From Green Right Now Reports
Everyone knows there is a whole lot of oil floating around in the Gulf of Mexico, but where is it going? According to at least one computer modeling study, the Atlantic Coast and open ocean may be victims of the spill by as early as this summer. The results are captured in a series of animations produced by the National Center for Atmospheric Research and others.
“I’ve had a lot of people ask me, ‘Will the oil reach Florida?’” says NCAR scientist Synte Peacock, who worked on the study. “Actually, our best knowledge says the scope of this environmental disaster is likely to reach far beyond Florida, with impacts that have yet to be understood.”
According to the computer simulations, the Gulf of Mexico’s Loop Current could draw the oil to Florida’s Atlantic Coast within weeks. The Gulf Stream could then carry it as far as about Cape Hatteras, North Carolina, before the spill would turn east.
Scientists used a computer model to simulate how a liquid released at the spill site would disperse and circulate, producing results that are not dependent on the total amount released. They tracked the rate of dispersal in the top 65 feet of the water and at four additional depths, with the lowest being just above the sea bed.
Peacock and her colleagues stress that the simulations are not a forecast, but merely possible scenarios. The timing and course of the oil slick will be affected by regional weather conditions and the ever-changing state of the Gulf’s Loop Current—neither of which can be predicted more than a few days in advance.
The actual path of the oil will depend both on the short-term evolution of the Loop Current, which feeds into the Gulf Stream, and on the state of the overlying atmosphere. The flow in the model represents the best estimate of how ocean currents are likely to respond under typical wind conditions.

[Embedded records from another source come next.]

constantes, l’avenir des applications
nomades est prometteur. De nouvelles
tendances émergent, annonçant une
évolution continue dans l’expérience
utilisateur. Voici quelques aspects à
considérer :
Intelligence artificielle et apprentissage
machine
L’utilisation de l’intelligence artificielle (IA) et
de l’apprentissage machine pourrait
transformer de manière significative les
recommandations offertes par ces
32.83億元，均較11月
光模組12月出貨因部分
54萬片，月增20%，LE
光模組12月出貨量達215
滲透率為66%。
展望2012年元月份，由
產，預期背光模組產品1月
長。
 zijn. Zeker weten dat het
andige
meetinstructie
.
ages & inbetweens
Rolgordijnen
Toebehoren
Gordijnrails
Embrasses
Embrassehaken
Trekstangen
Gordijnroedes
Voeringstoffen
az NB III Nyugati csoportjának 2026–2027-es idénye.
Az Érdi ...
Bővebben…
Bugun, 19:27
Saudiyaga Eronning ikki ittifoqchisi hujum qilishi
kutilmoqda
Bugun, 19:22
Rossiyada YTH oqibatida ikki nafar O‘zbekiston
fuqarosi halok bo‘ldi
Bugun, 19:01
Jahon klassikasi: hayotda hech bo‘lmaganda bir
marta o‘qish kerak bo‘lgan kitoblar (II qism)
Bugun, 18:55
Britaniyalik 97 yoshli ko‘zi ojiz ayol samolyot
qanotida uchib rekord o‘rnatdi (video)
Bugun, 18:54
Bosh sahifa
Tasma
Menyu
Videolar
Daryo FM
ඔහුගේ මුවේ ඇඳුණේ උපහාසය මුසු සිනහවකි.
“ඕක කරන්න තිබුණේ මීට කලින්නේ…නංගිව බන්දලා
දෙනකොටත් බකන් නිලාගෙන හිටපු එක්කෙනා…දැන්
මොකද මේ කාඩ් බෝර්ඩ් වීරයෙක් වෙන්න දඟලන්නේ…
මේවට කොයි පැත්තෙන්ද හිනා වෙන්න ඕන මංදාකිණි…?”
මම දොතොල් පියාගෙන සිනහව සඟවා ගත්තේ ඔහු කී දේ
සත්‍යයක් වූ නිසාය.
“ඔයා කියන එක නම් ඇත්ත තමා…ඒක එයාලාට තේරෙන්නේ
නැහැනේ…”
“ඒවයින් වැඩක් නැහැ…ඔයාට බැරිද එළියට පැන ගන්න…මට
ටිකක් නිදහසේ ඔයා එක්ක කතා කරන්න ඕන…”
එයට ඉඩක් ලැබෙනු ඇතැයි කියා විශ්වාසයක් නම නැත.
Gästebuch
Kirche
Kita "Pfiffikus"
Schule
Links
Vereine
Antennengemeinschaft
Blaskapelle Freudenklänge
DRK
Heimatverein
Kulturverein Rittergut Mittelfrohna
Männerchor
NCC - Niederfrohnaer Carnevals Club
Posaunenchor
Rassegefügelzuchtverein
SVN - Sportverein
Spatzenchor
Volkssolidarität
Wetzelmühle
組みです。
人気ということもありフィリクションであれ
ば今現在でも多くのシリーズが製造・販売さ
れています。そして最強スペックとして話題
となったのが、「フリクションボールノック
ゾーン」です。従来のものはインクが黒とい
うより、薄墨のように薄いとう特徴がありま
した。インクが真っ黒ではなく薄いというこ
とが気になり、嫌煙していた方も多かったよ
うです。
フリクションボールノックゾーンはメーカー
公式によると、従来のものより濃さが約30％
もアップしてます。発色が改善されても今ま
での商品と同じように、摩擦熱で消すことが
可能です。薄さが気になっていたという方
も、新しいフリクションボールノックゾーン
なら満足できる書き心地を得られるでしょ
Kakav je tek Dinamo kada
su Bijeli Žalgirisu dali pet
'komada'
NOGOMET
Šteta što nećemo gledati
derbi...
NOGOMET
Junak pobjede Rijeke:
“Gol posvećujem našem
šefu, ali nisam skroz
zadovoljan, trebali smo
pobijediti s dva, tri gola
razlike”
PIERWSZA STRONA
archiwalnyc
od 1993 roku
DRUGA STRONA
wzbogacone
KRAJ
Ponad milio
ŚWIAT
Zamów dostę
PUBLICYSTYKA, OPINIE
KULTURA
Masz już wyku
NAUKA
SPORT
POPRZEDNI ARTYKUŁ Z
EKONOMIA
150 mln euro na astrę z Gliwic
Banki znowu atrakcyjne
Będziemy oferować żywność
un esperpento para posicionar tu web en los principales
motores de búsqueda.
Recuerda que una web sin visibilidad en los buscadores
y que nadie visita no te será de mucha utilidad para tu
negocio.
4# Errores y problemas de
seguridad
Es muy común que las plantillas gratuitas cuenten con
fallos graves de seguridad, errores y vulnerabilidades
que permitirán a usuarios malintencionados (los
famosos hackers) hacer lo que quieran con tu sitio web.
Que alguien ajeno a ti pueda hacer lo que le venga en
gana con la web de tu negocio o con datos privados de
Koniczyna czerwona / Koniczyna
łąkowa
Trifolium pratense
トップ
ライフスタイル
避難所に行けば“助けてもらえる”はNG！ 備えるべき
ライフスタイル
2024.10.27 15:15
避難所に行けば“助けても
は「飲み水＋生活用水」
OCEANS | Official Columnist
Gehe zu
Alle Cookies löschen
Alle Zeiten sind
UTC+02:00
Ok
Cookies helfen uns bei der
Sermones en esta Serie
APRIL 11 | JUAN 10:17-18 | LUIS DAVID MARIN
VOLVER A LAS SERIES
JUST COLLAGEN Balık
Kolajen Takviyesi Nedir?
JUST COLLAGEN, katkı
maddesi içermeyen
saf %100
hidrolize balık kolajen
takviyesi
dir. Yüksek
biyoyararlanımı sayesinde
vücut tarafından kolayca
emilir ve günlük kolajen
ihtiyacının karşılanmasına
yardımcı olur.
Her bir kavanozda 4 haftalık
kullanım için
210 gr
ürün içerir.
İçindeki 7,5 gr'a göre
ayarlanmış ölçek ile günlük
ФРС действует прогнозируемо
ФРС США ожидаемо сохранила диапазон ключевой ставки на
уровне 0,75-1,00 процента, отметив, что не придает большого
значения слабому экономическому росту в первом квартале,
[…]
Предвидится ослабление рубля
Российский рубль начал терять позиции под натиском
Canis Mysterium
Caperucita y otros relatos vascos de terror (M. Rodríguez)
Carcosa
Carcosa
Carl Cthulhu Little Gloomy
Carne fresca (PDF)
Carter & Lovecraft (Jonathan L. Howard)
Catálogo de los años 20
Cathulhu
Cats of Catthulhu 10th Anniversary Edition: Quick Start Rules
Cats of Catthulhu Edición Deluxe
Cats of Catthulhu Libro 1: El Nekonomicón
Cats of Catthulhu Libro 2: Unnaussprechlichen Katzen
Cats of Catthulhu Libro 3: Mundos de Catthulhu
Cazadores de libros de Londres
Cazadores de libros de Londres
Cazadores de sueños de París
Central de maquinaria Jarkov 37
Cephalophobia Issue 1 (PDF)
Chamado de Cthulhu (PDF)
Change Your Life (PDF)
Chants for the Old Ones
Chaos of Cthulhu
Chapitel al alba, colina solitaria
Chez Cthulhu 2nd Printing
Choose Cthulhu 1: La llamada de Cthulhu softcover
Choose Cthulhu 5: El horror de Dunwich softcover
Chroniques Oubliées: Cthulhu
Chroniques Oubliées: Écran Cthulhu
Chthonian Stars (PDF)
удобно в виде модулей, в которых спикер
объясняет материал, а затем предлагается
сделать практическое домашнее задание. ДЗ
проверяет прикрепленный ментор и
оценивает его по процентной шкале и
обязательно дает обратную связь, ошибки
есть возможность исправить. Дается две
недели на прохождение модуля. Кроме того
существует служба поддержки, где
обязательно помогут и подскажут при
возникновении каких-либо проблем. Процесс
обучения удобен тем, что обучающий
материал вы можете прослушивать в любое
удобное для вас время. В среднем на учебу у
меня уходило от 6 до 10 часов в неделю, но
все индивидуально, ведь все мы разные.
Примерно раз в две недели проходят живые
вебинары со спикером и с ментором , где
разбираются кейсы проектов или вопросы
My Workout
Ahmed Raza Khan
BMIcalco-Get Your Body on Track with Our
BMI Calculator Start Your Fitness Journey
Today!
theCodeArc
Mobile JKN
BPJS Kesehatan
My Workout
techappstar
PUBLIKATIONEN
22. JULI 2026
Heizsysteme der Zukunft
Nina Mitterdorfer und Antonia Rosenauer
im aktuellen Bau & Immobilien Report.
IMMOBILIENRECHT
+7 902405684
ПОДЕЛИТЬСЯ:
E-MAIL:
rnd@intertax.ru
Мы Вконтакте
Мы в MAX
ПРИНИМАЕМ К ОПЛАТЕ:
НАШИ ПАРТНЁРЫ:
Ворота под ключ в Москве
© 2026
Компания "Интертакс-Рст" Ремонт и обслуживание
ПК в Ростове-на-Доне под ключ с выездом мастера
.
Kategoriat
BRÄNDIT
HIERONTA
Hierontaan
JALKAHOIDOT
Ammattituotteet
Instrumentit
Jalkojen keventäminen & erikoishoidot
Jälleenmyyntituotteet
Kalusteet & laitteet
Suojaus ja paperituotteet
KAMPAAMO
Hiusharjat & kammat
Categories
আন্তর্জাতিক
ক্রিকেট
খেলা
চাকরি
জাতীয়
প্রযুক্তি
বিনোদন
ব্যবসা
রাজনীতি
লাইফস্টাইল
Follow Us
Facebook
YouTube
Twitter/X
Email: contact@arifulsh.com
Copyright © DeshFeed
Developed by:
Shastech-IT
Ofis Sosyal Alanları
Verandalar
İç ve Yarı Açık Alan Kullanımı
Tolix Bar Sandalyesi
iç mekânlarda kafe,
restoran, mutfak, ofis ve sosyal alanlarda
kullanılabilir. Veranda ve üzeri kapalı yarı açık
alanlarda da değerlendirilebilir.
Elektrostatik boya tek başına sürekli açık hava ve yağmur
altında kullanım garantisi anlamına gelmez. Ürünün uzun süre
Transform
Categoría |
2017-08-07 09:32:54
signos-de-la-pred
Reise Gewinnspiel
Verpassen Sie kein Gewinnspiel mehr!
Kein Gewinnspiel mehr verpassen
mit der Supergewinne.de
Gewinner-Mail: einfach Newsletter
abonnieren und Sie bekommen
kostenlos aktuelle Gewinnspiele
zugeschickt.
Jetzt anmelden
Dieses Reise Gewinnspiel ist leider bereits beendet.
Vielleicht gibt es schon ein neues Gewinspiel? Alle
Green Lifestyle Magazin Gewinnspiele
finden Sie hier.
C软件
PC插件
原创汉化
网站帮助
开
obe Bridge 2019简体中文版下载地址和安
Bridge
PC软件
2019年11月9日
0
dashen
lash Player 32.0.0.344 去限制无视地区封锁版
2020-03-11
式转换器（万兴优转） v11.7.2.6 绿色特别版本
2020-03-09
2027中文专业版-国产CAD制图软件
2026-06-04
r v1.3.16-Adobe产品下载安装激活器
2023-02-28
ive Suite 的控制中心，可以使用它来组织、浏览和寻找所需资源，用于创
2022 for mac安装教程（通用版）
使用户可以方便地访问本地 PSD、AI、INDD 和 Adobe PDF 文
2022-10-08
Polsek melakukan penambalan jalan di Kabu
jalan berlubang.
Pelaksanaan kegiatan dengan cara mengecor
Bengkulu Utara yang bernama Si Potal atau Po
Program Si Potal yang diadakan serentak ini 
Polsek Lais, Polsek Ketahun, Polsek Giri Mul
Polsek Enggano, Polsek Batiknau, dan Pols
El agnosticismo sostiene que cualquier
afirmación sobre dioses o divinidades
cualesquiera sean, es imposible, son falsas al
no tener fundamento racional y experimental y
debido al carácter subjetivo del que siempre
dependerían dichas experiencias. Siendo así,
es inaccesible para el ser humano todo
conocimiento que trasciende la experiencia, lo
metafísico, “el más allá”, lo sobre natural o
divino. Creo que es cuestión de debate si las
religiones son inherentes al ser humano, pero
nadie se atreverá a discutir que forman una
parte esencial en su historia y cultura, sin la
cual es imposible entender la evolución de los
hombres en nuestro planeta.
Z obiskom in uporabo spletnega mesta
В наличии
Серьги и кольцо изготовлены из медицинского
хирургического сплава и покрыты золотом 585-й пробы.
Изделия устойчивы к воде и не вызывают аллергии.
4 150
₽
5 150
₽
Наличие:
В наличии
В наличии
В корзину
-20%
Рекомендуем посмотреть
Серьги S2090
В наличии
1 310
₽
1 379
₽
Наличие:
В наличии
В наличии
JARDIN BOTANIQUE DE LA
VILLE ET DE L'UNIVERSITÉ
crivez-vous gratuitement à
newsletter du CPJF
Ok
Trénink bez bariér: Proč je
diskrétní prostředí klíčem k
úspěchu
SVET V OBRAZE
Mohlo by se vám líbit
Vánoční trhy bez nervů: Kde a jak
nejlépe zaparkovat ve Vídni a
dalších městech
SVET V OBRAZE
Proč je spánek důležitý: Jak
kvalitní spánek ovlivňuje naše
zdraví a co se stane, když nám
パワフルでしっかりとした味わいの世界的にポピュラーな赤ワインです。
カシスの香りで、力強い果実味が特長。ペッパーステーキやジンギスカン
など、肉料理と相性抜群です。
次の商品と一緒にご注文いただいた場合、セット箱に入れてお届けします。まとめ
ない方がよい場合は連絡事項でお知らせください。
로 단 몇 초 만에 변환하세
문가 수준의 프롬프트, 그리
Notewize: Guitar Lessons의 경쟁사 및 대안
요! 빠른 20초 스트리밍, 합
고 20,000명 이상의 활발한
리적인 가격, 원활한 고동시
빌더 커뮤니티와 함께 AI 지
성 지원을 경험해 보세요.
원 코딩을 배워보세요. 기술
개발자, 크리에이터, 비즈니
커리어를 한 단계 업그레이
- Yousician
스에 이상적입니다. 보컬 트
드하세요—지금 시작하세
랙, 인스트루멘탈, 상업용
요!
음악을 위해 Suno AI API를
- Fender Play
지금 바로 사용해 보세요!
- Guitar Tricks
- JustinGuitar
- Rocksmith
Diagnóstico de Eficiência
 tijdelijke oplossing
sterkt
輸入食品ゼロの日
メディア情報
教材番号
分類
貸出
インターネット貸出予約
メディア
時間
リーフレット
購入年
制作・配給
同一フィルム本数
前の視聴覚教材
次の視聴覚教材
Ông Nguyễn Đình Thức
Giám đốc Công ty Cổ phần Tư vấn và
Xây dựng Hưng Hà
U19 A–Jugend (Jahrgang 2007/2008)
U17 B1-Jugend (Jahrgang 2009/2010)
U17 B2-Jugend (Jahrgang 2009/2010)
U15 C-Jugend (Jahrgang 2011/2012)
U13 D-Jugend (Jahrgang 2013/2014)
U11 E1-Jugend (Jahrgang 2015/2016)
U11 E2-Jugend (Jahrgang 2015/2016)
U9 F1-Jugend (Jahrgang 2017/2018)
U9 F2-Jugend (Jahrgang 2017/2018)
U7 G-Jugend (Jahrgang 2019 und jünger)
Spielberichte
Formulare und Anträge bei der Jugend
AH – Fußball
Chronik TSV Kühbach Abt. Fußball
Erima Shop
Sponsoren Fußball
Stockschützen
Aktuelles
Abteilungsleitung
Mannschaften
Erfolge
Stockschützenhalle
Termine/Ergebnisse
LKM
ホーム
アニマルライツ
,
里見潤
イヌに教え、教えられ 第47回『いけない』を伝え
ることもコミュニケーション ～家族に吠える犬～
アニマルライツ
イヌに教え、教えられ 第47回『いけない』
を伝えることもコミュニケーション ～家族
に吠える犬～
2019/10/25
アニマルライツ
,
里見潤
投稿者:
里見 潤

Simulations show that a liquid released in the surface ocean at the spill site is likely to slowly spread as it is mixed by the ocean currents until it is caught up in the Loop Current. At that point, speeds pick up to about 40 miles per day, and when the liquid enters the Atlantic’s Gulf Stream it can travel at speeds up to about 100 miles per day, or 3,000 miles per month.
The six model simulations all have different Loop Current characteristics. All bring the oil to south Florida and then up the East Coast, but the timing differs significantly depending on the configuration of the Loop Current.